··· RECORD EXTRACTS ···

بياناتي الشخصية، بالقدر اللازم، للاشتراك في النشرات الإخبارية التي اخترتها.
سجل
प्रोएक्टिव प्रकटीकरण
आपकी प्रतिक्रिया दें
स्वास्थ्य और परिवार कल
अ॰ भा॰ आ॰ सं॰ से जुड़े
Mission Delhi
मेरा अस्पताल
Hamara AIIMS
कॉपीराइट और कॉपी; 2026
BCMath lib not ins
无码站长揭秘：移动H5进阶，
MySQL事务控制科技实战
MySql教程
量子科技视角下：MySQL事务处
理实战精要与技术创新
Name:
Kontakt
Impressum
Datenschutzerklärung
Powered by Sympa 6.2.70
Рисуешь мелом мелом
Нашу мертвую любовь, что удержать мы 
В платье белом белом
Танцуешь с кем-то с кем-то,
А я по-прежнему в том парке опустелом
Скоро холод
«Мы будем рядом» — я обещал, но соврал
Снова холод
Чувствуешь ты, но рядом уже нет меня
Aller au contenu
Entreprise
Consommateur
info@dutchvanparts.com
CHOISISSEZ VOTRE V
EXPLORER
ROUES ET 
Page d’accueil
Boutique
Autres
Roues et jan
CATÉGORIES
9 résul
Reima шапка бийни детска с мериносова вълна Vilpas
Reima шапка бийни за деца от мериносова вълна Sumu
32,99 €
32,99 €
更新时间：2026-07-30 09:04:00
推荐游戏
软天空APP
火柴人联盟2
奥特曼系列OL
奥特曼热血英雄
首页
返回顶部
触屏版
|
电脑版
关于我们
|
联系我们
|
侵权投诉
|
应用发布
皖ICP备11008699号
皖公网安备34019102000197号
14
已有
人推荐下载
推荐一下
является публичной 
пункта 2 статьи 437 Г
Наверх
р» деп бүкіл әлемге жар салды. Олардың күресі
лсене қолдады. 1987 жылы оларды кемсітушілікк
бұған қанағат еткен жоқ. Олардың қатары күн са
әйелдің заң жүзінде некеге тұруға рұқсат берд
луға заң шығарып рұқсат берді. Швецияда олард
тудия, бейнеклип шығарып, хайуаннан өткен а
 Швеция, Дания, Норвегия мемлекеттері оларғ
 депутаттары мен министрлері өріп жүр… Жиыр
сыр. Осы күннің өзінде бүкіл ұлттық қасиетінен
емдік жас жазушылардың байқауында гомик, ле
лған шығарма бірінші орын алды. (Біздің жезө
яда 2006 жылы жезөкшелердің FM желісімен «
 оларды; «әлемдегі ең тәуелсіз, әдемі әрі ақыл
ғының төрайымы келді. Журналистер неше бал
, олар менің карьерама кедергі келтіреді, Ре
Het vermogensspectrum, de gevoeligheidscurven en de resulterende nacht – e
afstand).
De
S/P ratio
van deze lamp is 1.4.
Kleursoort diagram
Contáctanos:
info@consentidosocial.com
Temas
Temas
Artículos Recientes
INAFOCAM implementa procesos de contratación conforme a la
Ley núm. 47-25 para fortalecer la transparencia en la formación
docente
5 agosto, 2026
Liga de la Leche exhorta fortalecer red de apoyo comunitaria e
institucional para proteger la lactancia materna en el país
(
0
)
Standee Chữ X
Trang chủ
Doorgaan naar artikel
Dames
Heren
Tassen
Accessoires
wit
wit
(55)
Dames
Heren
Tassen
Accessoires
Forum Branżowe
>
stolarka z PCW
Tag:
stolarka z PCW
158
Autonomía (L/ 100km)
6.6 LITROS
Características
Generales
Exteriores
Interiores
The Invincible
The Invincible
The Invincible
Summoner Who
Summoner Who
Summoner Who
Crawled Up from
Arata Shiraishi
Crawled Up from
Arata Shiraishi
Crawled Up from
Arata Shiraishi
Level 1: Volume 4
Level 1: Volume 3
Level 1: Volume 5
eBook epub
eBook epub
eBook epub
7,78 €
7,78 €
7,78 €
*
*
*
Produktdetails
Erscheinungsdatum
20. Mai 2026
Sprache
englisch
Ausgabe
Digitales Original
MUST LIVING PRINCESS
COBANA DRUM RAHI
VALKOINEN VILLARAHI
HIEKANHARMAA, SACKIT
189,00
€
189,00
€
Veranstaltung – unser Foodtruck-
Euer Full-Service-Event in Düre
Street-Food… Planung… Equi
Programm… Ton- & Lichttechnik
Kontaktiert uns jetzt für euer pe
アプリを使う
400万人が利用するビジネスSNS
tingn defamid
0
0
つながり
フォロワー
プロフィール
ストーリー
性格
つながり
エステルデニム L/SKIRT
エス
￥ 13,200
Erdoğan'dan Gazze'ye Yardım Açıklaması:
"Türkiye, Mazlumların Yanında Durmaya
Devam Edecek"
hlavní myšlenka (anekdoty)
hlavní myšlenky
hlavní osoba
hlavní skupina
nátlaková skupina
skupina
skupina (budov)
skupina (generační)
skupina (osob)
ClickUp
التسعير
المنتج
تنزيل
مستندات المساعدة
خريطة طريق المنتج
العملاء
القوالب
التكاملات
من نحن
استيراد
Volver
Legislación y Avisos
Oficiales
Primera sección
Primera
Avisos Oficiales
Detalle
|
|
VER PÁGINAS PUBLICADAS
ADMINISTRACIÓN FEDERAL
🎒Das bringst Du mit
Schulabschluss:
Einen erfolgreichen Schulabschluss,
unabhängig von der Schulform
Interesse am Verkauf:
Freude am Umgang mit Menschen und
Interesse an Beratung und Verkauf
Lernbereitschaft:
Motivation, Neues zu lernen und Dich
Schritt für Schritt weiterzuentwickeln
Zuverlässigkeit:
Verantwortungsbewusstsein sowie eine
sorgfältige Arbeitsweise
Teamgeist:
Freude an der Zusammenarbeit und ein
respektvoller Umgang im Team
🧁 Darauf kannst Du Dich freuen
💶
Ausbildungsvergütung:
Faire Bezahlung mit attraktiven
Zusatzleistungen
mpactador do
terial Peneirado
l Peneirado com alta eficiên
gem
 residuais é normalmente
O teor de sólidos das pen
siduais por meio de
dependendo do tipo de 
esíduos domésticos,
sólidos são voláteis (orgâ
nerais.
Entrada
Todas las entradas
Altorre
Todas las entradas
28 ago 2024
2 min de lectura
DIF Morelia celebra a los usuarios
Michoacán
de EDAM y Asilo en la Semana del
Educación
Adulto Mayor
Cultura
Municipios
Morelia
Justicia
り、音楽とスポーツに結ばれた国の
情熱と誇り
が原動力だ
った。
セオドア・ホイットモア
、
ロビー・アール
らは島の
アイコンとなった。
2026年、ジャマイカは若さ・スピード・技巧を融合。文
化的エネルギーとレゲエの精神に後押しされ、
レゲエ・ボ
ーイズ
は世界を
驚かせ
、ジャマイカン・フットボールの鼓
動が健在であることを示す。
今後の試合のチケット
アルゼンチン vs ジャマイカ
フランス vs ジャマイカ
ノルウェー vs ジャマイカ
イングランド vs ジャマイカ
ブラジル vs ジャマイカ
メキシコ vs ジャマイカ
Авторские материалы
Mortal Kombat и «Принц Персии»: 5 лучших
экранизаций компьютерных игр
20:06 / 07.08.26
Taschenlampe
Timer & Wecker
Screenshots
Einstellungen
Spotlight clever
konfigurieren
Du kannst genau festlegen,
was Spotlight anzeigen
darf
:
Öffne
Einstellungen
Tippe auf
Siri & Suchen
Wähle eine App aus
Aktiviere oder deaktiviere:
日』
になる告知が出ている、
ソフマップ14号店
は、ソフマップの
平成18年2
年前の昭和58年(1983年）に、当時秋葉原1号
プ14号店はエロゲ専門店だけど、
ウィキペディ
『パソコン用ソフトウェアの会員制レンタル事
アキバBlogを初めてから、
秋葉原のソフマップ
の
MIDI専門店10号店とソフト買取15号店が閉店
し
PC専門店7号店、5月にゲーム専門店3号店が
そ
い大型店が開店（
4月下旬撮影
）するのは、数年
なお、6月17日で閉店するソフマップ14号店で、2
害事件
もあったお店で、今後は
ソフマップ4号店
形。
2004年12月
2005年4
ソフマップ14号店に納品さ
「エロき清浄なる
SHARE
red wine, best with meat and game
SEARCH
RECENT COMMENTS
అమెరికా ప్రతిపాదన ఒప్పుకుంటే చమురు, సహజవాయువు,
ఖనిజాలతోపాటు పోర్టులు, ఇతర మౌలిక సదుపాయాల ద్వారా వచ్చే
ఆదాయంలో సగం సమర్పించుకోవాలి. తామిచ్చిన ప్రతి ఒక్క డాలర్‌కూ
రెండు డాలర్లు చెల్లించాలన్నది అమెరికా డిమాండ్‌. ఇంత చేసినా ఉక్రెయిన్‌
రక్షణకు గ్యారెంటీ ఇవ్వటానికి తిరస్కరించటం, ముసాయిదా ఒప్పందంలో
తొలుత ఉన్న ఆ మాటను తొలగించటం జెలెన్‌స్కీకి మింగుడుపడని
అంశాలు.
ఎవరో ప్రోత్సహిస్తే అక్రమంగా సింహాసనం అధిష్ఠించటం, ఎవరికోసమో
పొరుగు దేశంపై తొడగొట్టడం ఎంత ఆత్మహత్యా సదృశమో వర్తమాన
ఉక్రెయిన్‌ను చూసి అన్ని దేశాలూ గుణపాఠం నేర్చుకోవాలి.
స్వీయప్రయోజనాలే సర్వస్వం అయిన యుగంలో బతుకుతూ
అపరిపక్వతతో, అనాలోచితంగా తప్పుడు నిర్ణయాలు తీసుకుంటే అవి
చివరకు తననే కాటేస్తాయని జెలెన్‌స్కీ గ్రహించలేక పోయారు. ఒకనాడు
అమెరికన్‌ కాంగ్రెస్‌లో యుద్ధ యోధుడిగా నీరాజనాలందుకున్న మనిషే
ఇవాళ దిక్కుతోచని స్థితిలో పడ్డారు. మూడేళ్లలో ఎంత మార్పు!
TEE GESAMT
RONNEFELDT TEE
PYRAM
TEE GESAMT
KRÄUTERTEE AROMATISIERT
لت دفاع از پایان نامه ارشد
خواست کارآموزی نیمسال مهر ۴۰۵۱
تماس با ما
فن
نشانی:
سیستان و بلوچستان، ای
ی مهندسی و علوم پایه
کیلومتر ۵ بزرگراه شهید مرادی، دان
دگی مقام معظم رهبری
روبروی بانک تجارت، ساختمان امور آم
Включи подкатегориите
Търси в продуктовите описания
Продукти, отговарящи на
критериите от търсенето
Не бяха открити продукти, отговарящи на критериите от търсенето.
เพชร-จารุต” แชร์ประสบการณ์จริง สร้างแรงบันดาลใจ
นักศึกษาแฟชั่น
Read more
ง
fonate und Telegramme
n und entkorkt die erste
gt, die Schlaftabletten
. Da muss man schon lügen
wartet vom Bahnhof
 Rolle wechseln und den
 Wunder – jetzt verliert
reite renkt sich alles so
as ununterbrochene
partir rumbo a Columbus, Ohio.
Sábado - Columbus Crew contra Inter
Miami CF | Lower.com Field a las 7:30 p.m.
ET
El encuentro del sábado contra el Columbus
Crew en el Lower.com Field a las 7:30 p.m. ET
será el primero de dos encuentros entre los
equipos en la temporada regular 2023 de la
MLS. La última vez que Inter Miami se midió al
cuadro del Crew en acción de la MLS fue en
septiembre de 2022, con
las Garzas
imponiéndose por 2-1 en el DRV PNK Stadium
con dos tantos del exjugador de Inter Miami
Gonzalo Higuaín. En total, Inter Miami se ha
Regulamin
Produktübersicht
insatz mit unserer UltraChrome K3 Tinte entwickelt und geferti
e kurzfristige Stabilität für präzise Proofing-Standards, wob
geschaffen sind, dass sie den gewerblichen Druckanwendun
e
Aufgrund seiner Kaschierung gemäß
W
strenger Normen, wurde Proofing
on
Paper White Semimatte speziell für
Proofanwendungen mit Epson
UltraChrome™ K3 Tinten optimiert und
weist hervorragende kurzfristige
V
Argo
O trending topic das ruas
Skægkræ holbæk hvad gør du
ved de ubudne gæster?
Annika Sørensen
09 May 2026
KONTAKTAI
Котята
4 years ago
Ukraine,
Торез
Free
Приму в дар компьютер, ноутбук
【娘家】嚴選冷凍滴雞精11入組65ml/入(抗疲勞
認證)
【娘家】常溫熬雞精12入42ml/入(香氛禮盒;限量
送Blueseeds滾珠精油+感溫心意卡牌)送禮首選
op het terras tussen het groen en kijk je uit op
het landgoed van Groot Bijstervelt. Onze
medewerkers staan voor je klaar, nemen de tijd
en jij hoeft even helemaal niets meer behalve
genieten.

···

- _GOAL OF THE EXERCISE_:
Can you transcribe the entries from their first line through the line containing "info@dutchvanparts.com", with both of those lines included?

- _SOLVED PROBLEM_:
بياناتي الشخصية، بالقدر اللازم، للاشتراك في النشرات الإخبارية التي اخترتها.
سجل
प्रोएक्टिव प्रकटीकरण
आपकी प्रतिक्रिया दें
स्वास्थ्य और परिवार कल
अ॰ भा॰ आ॰ सं॰ से जुड़े
Mission Delhi
मेरा अस्पताल
Hamara AIIMS
कॉपीराइट और कॉपी; 2026
BCMath lib not ins
无码站长揭秘：移动H5进阶，
MySQL事务控制科技实战
MySql教程
量子科技视角下：MySQL事务处
理实战精要与技术创新
Name:
Kontakt
Impressum
Datenschutzerklärung
Powered by Sympa 6.2.70
Рисуешь мелом мелом
Нашу мертвую любовь, что удержать мы 
В платье белом белом
Танцуешь с кем-то с кем-то,
А я по-прежнему в том парке опустелом
Скоро холод
«Мы будем рядом» — я обещал, но соврал
Снова холод
Чувствуешь ты, но рядом уже нет меня
Aller au contenu
Entreprise
Consommateur
info@dutchvanparts.com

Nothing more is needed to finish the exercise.